Overview
This work addresses accuracy degradation in Bluetooth Low Energy (BLE) direction-finding specifically within multipath environments. The research focuses on developing a lightweight, machine learning (ML)-based pipeline for detecting non-line-of-sight (NLOS) channel conditions using BLE Constant Tone Extension (CTE) In-phase-Quadrature (IQ) features. The proposed Nyström Kernel Approximation (NKA) coupled with a Support Vector Classifier (SVC) head is presented as a method for channel classification.
Research Context
BLE direction-finding holds promise for indoor industrial localization applications. However, its accuracy is susceptible to biases introduced by reflections and scattering encountered in multipath environments. The detection of line-of-sight (LOS) and non-line-of-sight (NLOS) conditions is a recognized challenge in wide-band radio systems. For BLE direction-finding, there has been a noted lack of narrow-band channel-feature representations, scalable kernel-based feature transformations, and dedicated datasets to facilitate data-driven channel classification.
Approach
The research established a controlled BLE measurement setup designed to generate labeled LOS/NLOS data. This data was collected within two distinct propagation environments. A quality-driven ML pipeline was then developed for BLE CTE IQ features. Key steps in this pipeline included:
- Standardization: Robust quantile-based standardization was applied to the features. This step aimed to mitigate the influence of outliers and heavy-tailed distributions.
- Feature Analysis: Principal Component Analysis (PCA) and Adaptive Kernel Density Estimation (AKDE) were used to analyze the standardized features. This analysis aimed to verify scenario-dependent statistics and determine LOS/NLOS separability.
- Feature Transformation and Classification: Nyström Kernel Approximation (NKA) was employed to construct low-rank nonlinear feature maps. This was followed by the application of a lightweight Support Vector Classifier (SVC) head for the task of LOS/NLOS detection.
- Comparative Evaluation: The performance of the Nyström–SVC classifier was compared against two other models: Random Forest (RF) and Multilayer Perceptron (MLP).
- Threshold Selection: Pipeline-calibrated posterior probabilities were utilized for cost-aware threshold selection. This aimed to enable efficient real-time LOS/NLOS detection in resource-constrained localization systems.
Findings
- The NKA approach demonstrated an improvement in accuracy of approximately 7-14% relative to a raw baseline.
- While the Multilayer Perceptron (MLP) achieved higher absolute accuracy, the Nyström–SVC approach presented a more favorable trade-off concerning training complexity, inference cost, and memory footprint.

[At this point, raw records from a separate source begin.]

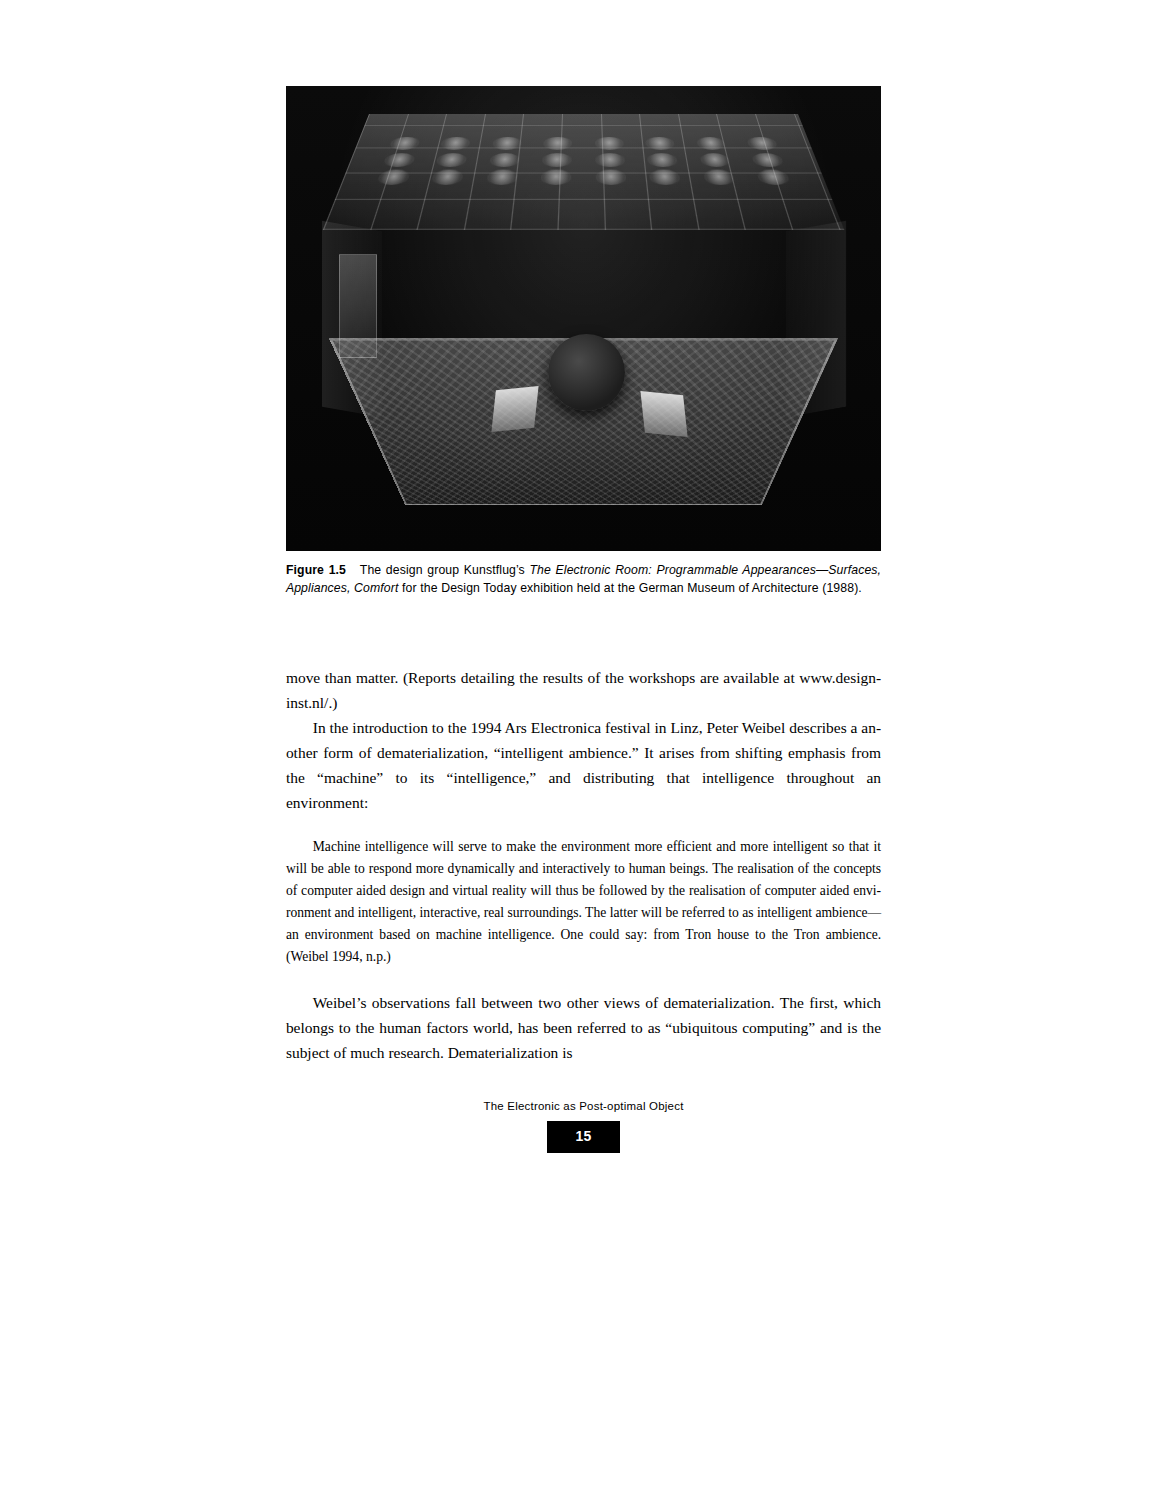Figure 1.5 The design group Kunstflug’s The Electronic Room: Programmable Appearances—Surfaces, Appliances, Comfort for the Design Today exhibition held at the German Museum of Architecture (1988).
move than matter. (Reports detailing the results of the workshops are available at www.design-inst.nl/.)
In the introduction to the 1994 Ars Electronica festival in Linz, Peter Weibel describes a another form of dematerialization, “intelligent ambience.” It arises from shifting emphasis from the “machine” to its “intelligence,” and distributing that intelligence throughout an environment:
Machine intelligence will serve to make the environment more efficient and more intelligent so that it will be able to respond more dynamically and interactively to human beings. The realisation of the concepts of computer aided design and virtual reality will thus be followed by the realisation of computer aided environment and intelligent, interactive, real surroundings. The latter will be referred to as intelligent ambience—an environment based on machine intelligence. One could say: from Tron house to the Tron ambience. (Weibel 1994, n.p.)
Weibel’s observations fall between two other views of dematerialization. The first, which belongs to the human factors world, has been referred to as “ubiquitous computing” and is the subject of much research. Dematerialization is
The Electronic as Post-optimal Object
15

- PCA and AKDE analysis of standardized features verified scenario-dependent statistics and revealed LOS/NLOS separability.
Why This Matters
The development of lightweight NLOS detection methods is relevant for improving the accuracy of BLE direction-finding systems. Addressing the challenges posed by multipath environments can enhance the reliability of indoor industrial localization applications, particularly in systems with limited computational resources.